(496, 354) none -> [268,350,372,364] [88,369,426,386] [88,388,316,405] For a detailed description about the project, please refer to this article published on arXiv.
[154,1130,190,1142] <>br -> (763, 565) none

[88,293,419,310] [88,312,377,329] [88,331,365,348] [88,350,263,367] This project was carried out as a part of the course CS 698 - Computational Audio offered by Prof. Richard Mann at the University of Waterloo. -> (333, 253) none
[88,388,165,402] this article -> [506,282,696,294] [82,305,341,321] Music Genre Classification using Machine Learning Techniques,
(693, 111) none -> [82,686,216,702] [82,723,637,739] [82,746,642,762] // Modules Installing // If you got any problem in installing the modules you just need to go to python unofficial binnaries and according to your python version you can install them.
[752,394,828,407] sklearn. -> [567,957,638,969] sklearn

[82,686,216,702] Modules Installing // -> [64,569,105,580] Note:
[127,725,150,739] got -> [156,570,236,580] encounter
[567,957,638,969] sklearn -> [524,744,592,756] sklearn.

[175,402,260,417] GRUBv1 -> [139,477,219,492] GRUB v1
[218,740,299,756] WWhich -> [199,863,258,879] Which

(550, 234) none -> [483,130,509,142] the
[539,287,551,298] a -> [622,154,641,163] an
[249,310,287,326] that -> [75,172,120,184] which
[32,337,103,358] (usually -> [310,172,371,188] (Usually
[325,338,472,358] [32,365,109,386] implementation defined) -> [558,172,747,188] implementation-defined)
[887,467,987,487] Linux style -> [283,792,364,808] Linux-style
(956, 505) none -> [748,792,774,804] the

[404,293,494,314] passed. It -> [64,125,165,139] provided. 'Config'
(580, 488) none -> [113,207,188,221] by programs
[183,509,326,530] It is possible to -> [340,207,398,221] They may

==========

# Problem:
Output should match, line for line, the stretch of the material above from the line holding "(550, 234) none -> [483,130,509,142] the" through the line holding "[32,337,103,358] (usually ->".

# Finished task:
(550, 234) none -> [483,130,509,142] the
[539,287,551,298] a -> [622,154,641,163] an
[249,310,287,326] that -> [75,172,120,184] which
[32,337,103,358] (usually -> [310,172,371,188] (Usually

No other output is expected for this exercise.